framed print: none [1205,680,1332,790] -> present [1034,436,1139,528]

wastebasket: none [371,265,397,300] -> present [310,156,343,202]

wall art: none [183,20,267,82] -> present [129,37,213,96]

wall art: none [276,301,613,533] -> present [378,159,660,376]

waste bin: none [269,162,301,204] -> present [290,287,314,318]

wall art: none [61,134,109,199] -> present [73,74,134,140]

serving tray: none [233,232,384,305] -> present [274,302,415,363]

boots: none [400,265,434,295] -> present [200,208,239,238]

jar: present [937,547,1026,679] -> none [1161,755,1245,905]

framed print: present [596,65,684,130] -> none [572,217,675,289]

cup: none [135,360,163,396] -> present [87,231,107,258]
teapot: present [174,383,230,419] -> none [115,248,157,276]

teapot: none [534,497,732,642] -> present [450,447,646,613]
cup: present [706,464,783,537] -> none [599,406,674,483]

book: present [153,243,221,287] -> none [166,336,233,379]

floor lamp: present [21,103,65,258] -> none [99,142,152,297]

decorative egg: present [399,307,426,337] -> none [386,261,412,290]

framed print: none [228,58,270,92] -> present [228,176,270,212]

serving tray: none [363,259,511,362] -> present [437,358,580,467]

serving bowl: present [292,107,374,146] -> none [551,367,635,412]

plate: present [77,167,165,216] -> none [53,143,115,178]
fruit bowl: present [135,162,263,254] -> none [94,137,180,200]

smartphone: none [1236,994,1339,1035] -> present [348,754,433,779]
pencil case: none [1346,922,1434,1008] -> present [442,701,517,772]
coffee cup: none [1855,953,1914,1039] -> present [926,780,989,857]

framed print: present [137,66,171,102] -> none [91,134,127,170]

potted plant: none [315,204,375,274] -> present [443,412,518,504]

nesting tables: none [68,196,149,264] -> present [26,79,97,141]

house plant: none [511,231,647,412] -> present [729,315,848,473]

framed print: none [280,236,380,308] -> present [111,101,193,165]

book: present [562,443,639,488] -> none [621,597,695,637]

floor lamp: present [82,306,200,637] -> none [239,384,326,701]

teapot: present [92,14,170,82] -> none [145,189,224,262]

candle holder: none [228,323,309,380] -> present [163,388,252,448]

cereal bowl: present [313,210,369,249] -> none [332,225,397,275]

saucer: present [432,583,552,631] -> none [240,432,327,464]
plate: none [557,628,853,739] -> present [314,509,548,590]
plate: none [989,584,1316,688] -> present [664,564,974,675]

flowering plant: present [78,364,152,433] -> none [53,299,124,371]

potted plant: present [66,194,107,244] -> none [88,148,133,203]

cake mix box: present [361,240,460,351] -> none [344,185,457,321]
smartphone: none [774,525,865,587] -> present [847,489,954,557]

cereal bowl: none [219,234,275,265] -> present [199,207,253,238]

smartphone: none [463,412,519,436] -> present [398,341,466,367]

______

→ **WHAT TO WORK ON**:
What lines of the preceding data include the string "serving"? Pull them out.

→ **SOLUTION FOR THIS TASK**:
serving tray: none [233,232,384,305] -> present [274,302,415,363]
serving tray: none [363,259,511,362] -> present [437,358,580,467]
serving bowl: present [292,107,374,146] -> none [551,367,635,412]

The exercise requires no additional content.